Top of Working data

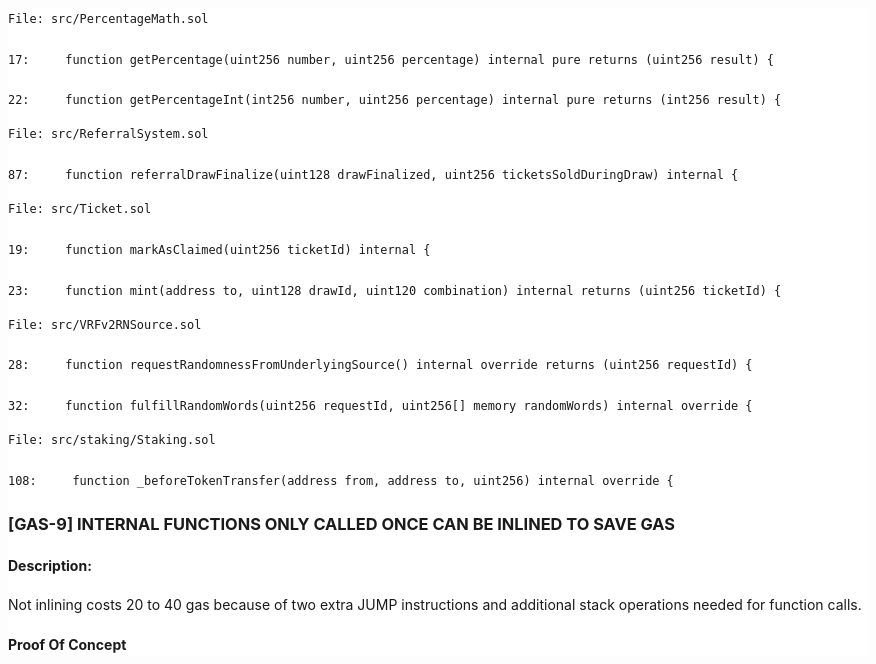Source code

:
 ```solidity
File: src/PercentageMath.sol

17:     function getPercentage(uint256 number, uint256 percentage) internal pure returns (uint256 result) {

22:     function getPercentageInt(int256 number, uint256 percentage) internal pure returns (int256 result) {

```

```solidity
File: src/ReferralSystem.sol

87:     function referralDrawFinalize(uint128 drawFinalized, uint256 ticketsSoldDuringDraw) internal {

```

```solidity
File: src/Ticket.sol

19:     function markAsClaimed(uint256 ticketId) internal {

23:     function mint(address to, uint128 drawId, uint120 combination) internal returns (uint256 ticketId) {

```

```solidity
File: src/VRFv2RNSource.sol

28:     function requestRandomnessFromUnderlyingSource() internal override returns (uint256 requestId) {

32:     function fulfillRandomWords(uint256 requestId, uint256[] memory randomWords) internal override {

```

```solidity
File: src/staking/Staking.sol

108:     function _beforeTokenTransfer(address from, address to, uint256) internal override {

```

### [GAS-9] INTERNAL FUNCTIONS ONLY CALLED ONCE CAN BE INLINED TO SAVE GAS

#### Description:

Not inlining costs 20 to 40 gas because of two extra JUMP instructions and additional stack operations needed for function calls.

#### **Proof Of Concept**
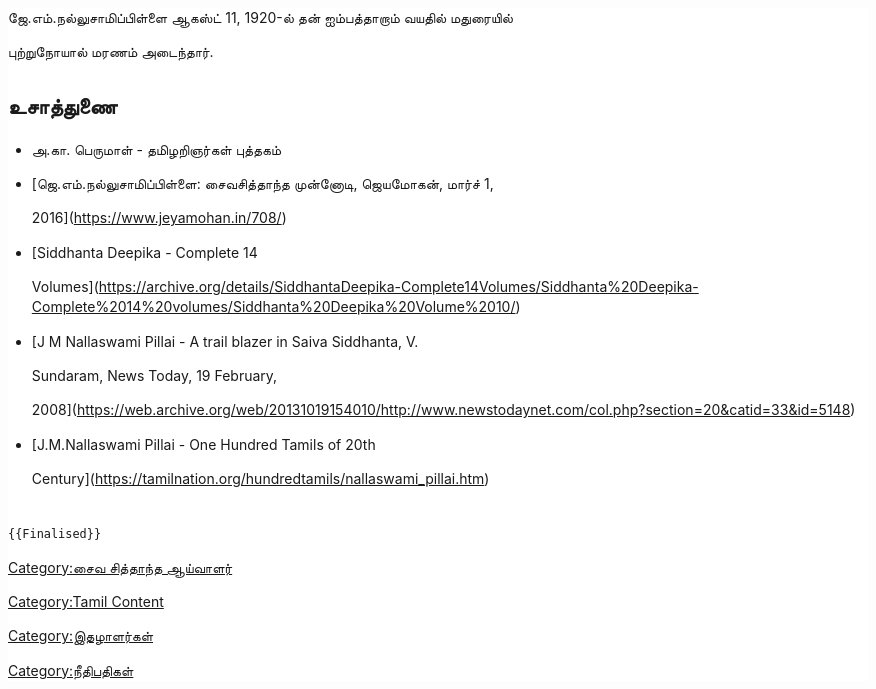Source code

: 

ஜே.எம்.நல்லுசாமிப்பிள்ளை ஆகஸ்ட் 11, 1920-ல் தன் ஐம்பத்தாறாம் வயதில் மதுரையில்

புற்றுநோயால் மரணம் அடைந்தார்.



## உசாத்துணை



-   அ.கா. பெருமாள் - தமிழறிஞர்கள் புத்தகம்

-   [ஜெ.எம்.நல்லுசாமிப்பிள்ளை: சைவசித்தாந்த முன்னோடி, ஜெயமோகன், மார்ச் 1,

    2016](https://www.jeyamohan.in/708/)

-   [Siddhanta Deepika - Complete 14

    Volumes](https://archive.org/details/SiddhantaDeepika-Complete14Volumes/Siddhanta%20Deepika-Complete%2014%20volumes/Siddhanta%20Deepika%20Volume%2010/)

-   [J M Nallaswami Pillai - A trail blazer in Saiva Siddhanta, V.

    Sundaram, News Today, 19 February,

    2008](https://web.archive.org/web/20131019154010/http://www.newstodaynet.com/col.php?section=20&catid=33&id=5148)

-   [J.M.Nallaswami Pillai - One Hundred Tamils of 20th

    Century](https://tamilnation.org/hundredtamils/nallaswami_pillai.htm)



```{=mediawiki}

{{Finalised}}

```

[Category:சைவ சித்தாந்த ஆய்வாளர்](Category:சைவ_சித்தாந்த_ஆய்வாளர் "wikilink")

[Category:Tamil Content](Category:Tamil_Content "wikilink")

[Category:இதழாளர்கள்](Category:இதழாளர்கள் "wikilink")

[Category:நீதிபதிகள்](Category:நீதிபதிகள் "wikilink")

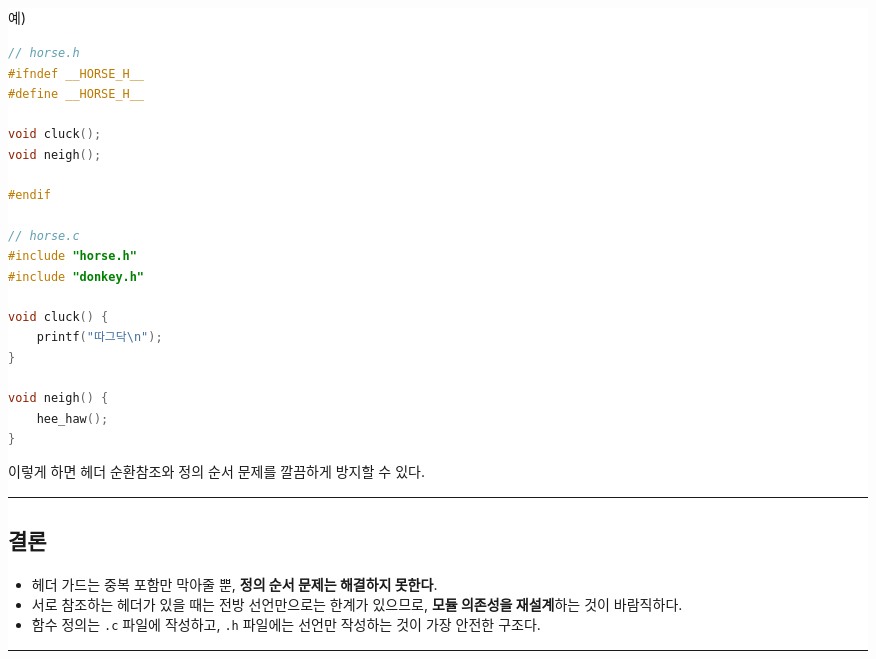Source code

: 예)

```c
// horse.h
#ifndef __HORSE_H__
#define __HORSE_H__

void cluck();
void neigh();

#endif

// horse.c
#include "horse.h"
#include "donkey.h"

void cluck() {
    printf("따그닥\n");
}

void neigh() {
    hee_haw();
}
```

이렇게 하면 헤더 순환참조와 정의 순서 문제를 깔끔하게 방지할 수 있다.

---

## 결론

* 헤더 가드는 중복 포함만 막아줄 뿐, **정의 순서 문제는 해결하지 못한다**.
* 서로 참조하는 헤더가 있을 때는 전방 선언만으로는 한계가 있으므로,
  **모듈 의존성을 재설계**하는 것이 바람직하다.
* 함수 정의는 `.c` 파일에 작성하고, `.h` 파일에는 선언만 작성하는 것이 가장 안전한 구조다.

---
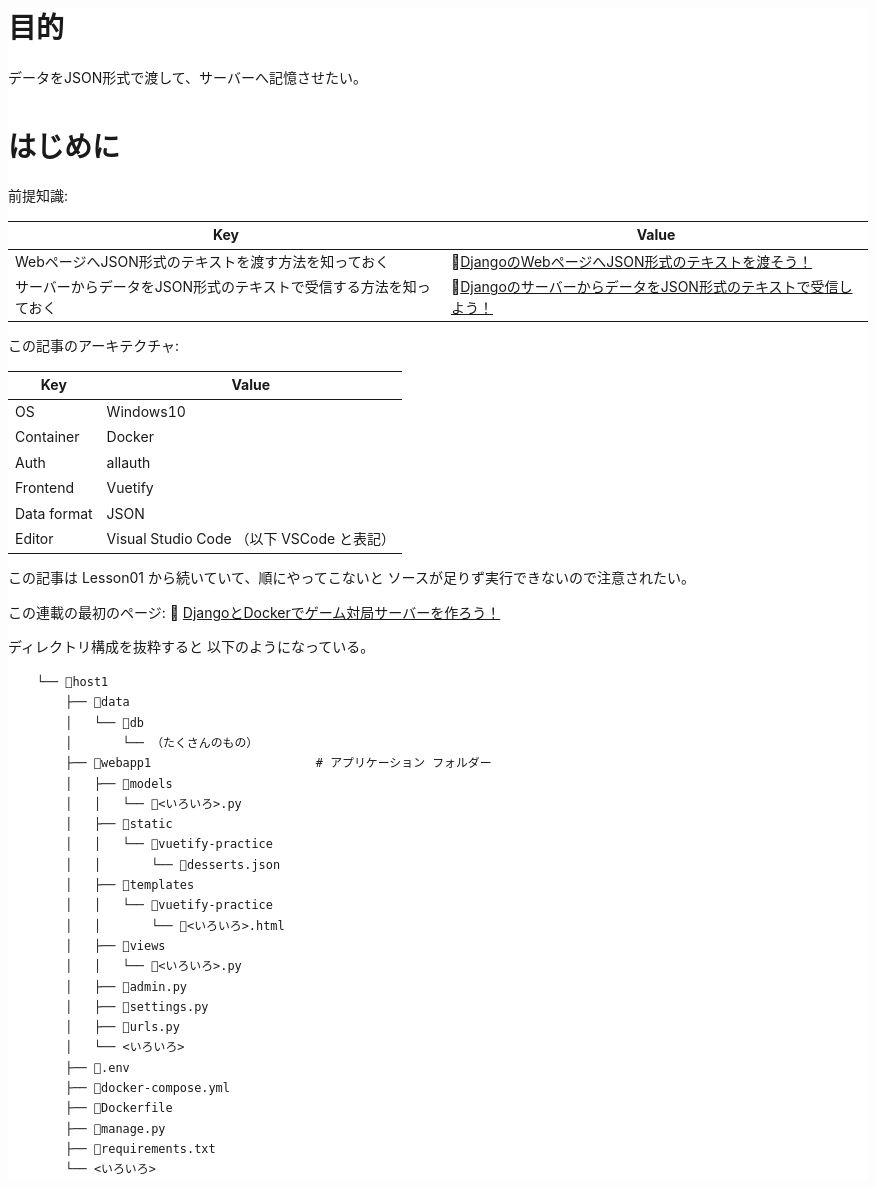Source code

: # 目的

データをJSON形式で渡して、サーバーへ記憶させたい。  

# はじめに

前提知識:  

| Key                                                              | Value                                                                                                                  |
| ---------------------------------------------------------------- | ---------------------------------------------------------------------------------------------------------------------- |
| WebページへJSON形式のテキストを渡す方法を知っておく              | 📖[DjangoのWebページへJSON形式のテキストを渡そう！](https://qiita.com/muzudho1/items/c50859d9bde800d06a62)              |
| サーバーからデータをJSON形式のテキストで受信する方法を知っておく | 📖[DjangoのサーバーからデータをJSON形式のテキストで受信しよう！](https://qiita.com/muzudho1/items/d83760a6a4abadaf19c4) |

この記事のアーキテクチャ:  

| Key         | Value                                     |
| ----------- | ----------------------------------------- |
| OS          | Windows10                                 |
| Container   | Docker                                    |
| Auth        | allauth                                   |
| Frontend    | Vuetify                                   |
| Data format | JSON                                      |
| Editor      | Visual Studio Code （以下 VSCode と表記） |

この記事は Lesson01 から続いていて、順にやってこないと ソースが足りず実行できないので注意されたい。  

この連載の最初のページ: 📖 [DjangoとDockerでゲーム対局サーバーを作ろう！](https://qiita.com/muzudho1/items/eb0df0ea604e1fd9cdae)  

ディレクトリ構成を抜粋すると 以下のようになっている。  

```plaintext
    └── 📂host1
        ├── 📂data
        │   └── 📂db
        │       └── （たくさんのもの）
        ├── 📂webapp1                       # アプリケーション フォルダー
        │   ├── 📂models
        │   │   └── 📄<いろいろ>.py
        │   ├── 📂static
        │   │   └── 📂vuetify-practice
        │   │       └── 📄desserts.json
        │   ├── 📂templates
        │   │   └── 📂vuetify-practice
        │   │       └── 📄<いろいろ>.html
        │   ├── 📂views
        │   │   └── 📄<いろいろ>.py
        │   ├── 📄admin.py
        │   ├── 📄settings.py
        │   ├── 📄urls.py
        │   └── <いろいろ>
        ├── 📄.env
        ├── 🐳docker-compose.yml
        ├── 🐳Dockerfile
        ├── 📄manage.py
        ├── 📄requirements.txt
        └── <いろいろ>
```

Bottom of Working data

• _Directions_
Those lines above that contain the string "returns" should be returned.

• _Reply_
17:     function getPercentage(uint256 number, uint256 percentage) internal pure returns (uint256 result) {
22:     function getPercentageInt(int256 number, uint256 percentage) internal pure returns (int256 result) {
23:     function mint(address to, uint128 drawId, uint120 combination) internal returns (uint256 ticketId) {
28:     function requestRandomnessFromUnderlyingSource() internal override returns (uint256 requestId) {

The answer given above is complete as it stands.